Brady sent an email to Senators who serve on the Senate Select Committee on Education Finance on Feb. 26. He writes in what he called “Amended and Supplemental Testimony on SB 44” that there is a drafting error in the legislation that. He says lawmakers need to add an another $270 million in order to satisfy SFFF and potentially the Kansas Supreme Court.
“Without correction, we cannot support SB 44,” Brady writes.
It’s a stark about-face from what he told lawmakers on Feb. 6 when the Senate committee heard testimony on the proposal.
“If this bill is adopted in its current form and signed by the Governor the parties will simply stipulate to the Court that the issues have been resolved,” he told the committee a few weeks ago.
Senate Majority Leader Jim Denning told Brady that the bill’s inflation calculations might be off by as much as $271 million, and three times, Brady told the committee SFFF would agree to the provisions in SB 44 anyway.
The Court tasked legislators with increasing school funding to address inflation over the last 6 years, and SB 44 uses calculations created and approved by the Kansas State Board of Education. The Sunflower State Journal first reported Brady’s change of heart. The subscription-required news source reports that Deputy Education Commissioner Dale Dennis denies a calculation error in the legislation.
Brady sent his amended testimony via email to Senators on Feb. 26. Sen. Molly Baumgardner, who chairs the education finance committee, says it’s not testimony; it’s an email attachment.
“We had a hearing on Feb. 6. We continued the hearing on Feb. 12. Everyone knew there was a hearing,” she said. “He had between Feb. 6 and Feb. 12 to make that change. He never submitted new testimony through the proper process.”
The committee will meet to approve the minutes of the Feb. 6 and Feb. 12 hearings next week, and Brady’s amended position will not be included.
Baumgardner calls the situation extraordinary.
“To say that this is highly unusual isn’t a strong enough term for what we’re seeing,” Baumgardner said. “We are seeing, in political language, the largest flip-flop that ever could occur.”

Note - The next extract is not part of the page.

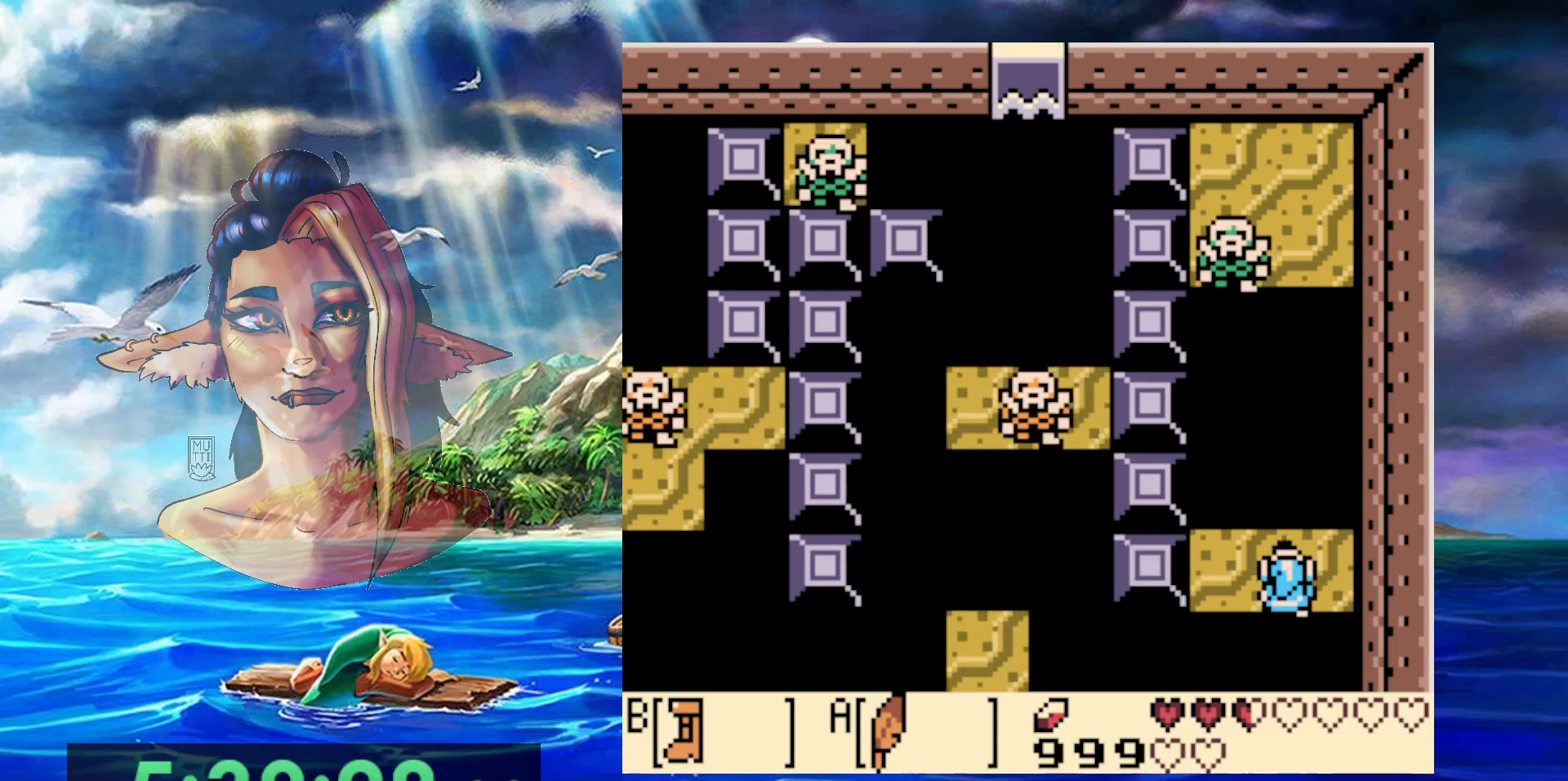
{"buttons": [], "events": [[67, "DPAD_UP", "down"], [133, "DPAD_UP", "up"]]}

Governor Kelly’s budget already doesn’t comply with state law and this new demand from SFFF would expand the deficit by $561 million as calculated by Kansas Policy Institute. KPI president Dave Trabert said, “Official estimates from Kansas Legislative Research show Governor Kelly’s proposals produce a $1.3 billion deficit over the next four years, and the cumulative impact of this latest school demand increases the shortfall to more than $1.8 billion.”